Air traffic failure caused by two locations 3600nm apart sharing 3-letter code
Abbreviation confusion (“nm”)
- Many readers initially interpreted “3600nm” as nanometers, not nautical miles.
- Discussion over correct aviation notation: some say “NM” or “nmi” are standard; others report widespread real-world use of lowercase “nm” in cockpits and marine systems.
- Several note the irony of an article about identifier collisions itself using an ambiguous unit abbreviation.
- Broader gripe that aviation still mixes legacy units (feet, inches of mercury, gallons) and inconsistent conventions.
Failure mode and safety trade‑offs
- The system correctly detected inconsistent flight-plan data and refused to propagate it, but then shut down entirely (including the backup, which ran the same code).
- One camp argues full shutdown is appropriate for safety:
- If a “valid” plan can’t be processed, either upstream data is untrustworthy or the system itself is faulty.
- In both cases, continued automatic processing might produce undetected unsafe states, so forcing manual control is safer.
- Others argue it’s unreasonable for a single corrupt plan to halt a national system; better to:
- Reject or flag the individual plan.
- Continue tracking the physical aircraft via radar/transponder.
- Use manual handling only for the problematic flight.

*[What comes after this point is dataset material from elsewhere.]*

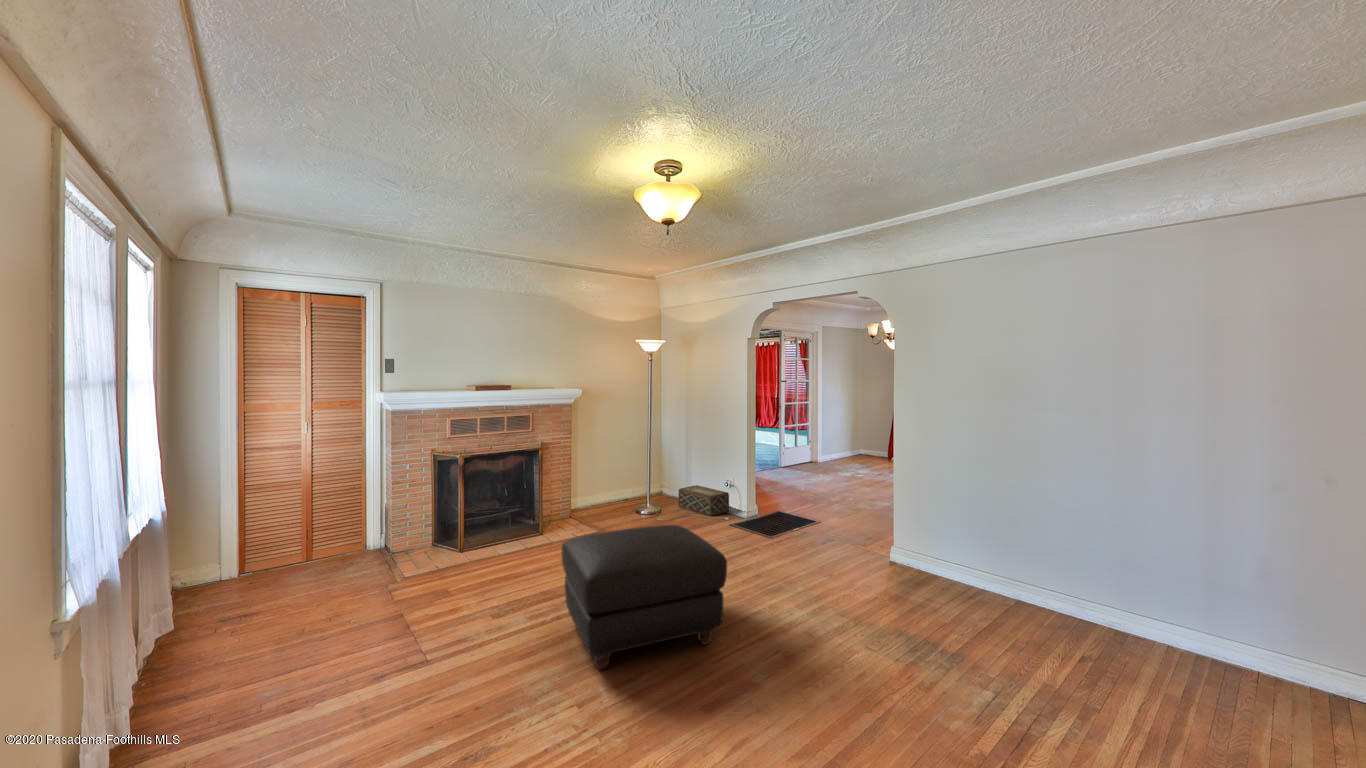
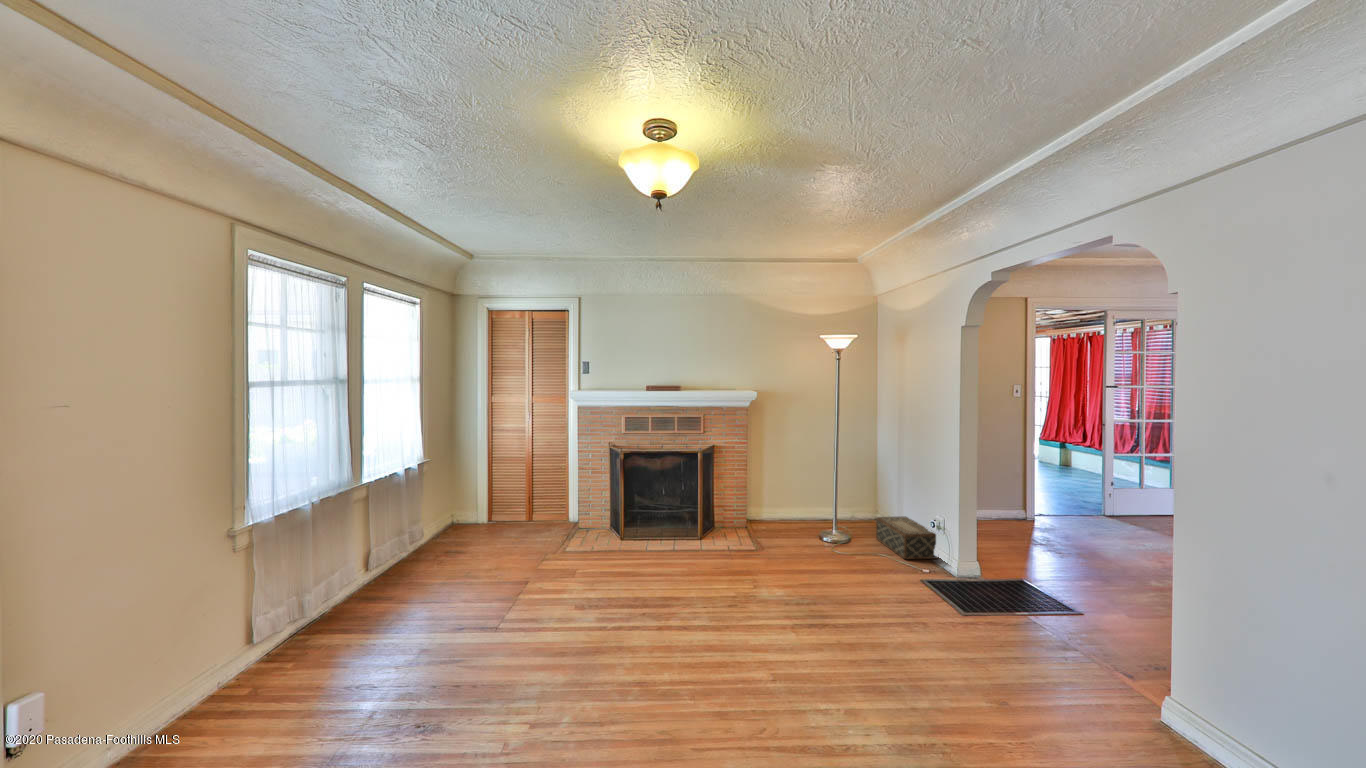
ottoman: present [561,525,727,669] -> none [564,550,753,724]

Identifiers and waypoint code collisions
- Core technical trigger: two distinct navigation locations (Deauville VOR in France and Devil’s Lake VOR in the US) share the three-letter code “DVL”.
- Some developers would have assumed three-letter identifiers are globally unique; aviation practitioners note they’re only regionally unique and long known to collide.
- Suggestions include:
- Namespacing codes by issuing authority.
- Using surrogate keys internally while still accepting non-unique human-facing codes.
- Moving toward globally unique waypoints, though commenters note enormous retrofit cost.
Robustness, DoS, and input validation
- Multiple comments frame this as a denial-of-service vulnerability: one crafted or unlucky flight plan can halt all automated processing.
- Proposed mitigations:
- Harden parsers to treat weird but parseable plans as “reject/flag” rather than fatal.
- Fuzzing and better test suites around edge cases like duplicate waypoints, implicit segments, and long overflight routes.
- Some see the system as “over‑vouchsafing” (failing too hard), given other safety nets (procedural separation, TCAS, etc.), especially over oceanic tracks with limited radar.
Incident management and operational issues
- Excerpts from UK CAA reports highlight non-software contributors to the length and impact of the outage:
- Key engineer was on-call offsite; physical presence was required for a full restart.
- Escalation to higher-level engineers and the vendor was slow.
- The Level 3 engineer didn’t recognize the fault message and needed vendor help.
- System connectivity and data status documentation were unclear.
- A password-database placement issue delayed restarting one server, as correct credentials couldn’t be validated.
- Some argue this shows remote-only staffing is insufficient for critical infrastructure; others focus on the need for architectures that support full remote recovery.
Broader statistical and risk discussion
- A long subthread debates whether shutting down air traffic truly results in “zero excess deaths.”
- One side cites research around 9/11 suggesting increased road injuries (and likely deaths) when people substituted driving for flying.
- The other side emphasizes lack of statistically significant excess mortality directly attributable to the airspace shutdown and stresses careful use of “excess deaths” vs raw increases.
- Meta-point: in safety discussions, statistical significance, causality, and practical risk modeling can diverge.
Software engineering lessons and meta‑discussion
- Recurring themes:
- “Falsehoods programmers believe about identifiers” – assuming uniqueness or invariance of human-generated keys.
- Desire for type systems with physical units and richer invariants; mentions of languages and libraries that support units, but note that mainstream stacks rarely enforce this.
- Debate over bug-tracker hygiene: whether to keep very old/low-priority bugs open vs close as “won’t fix,” balancing honesty, triage overhead, and the value of long-lived records.
- Comparisons to chaos engineering (e.g., Netflix’s Chaos Monkey) and periodic synthetic failures to keep fallback paths realistic and well-practiced.